The first complete English translation of an important thirteenth-century history that sheds light on Tibet's imperial past and on the transmission of the Buddhadharma into Central Asia.
Translated here into English for the first time in its entirety by perhaps the foremost living expert on Tibetan histories, this engaging translation, along with its ample annotation, is a must-have for serious readers and scholars of Buddhist studies. In this history, discover the first extensive biography of the Buddha composed in the Tibetan language, along with an account of subsequent Indian Buddhist history, particularly the writing of Buddhist treatises. The story then moves to Tibet, with an emphasis on the rulers of the Tibetan empire, the translators of Buddhist texts, and the lineages that transmitted doctrine and meditative practice. It concludes with an account of the demise of the monastic order followed by a look forward to the advent of the future Buddha Maitreya.
The composer of this remarkably ecumenical Buddhist history compiled some of the most important early sources on the Tibetan imperial period preserved in his time, and his work may be the best record we have of those sources today. Dan Martin has rendered the richness of this history an accessible part of the world's literary heritage.

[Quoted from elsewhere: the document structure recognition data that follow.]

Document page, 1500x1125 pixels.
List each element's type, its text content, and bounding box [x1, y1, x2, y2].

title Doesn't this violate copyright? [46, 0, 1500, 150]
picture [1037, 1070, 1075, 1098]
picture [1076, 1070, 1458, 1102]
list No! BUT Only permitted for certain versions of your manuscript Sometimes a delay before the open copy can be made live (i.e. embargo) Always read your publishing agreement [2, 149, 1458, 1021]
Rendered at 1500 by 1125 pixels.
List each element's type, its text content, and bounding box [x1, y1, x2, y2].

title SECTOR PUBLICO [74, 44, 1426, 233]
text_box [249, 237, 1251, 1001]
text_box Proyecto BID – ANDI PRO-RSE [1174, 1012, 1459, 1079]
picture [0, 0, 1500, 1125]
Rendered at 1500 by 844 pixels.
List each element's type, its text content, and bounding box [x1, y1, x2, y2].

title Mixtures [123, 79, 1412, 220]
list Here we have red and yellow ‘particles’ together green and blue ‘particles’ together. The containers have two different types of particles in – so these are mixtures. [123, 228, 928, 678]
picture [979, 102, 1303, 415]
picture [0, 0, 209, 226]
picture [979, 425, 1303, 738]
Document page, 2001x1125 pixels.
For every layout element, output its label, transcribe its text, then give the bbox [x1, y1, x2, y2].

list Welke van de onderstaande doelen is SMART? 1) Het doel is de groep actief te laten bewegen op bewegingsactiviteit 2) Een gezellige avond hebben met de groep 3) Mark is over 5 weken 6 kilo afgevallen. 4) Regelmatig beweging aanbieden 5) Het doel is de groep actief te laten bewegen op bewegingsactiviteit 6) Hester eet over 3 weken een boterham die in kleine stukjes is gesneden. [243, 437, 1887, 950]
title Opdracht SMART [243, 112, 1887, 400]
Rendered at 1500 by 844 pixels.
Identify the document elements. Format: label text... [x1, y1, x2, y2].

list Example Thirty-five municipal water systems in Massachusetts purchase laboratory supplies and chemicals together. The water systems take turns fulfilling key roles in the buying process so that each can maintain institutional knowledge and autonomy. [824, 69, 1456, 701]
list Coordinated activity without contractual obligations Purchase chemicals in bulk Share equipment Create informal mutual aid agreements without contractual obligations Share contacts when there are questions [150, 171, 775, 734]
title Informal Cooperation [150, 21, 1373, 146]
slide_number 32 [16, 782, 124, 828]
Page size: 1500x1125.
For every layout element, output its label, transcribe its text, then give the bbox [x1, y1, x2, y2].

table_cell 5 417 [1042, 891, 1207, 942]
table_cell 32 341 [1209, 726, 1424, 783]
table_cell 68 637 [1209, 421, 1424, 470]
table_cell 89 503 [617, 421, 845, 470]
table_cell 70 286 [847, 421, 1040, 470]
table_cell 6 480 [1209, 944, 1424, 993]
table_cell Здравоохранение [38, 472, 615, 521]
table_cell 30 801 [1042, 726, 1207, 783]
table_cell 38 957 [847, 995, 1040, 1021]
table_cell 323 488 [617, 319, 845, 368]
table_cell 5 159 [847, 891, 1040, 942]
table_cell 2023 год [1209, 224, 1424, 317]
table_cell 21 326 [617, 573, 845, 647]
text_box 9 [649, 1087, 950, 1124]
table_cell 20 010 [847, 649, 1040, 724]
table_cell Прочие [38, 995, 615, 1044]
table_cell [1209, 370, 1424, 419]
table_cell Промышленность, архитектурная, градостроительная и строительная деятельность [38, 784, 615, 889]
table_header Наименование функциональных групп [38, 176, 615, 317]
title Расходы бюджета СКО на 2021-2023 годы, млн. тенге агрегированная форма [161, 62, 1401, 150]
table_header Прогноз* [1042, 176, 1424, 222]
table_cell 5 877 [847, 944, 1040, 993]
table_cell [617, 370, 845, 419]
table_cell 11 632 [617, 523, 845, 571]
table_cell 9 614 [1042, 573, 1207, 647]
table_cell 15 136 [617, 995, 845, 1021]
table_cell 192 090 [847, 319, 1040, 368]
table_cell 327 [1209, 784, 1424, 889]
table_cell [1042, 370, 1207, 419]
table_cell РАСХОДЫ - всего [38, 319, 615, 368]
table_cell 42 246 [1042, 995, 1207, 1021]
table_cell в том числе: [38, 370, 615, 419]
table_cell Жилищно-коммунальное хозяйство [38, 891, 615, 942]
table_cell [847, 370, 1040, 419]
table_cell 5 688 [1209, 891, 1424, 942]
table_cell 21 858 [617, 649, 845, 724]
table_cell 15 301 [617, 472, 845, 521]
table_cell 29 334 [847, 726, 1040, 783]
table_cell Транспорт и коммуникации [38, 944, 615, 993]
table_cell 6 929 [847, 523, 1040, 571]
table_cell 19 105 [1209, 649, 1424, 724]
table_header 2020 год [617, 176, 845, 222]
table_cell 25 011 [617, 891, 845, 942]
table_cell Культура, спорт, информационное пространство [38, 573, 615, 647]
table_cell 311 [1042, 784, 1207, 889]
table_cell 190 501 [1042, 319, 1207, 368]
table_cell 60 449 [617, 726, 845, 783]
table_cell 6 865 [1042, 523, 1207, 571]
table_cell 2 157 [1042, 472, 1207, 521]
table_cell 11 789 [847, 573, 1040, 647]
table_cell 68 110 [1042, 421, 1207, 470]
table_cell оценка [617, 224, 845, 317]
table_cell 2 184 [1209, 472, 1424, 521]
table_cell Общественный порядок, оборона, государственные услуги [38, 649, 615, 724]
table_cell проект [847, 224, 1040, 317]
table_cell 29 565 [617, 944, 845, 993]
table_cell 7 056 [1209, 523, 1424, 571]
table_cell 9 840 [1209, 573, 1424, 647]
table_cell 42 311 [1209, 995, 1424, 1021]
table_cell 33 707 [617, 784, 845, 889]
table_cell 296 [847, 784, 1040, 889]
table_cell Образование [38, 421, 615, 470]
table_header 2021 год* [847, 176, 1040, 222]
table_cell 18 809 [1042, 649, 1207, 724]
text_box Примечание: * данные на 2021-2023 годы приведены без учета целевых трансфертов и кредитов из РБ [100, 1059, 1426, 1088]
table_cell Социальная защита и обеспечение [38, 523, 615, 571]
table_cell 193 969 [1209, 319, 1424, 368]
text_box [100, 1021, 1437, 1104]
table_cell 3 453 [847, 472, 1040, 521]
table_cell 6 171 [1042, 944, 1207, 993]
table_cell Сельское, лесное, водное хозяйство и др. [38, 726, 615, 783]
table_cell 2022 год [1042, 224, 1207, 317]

A History of Buddhism in India and Tibet: An Expanded Version of the Dharma's Origin Made by the Learned Scholar Deyu, Translated by Dan Martin, Wisdom Publications, Hardcover, 984 pages, $97.95
Dan Martin is the author of over fifty articles as well as two books, Mandala Cosmogony and Unearthing Bon Treasures. A renowned scholar among scholars, he has published mainly on the literary, religious, and cultural history of Tibet from the late tenth century to the present. He has been a fellow at two Institutes for Advanced Studies in Jerusalem and Oslo. His publications include Tibetan Histories: A Bibliography of Tibetan-Language Historical Works, which after twenty-five years continues to be a leading resource in Tibetan Studies, as well as the monumental bibliography Tibskrit Philology.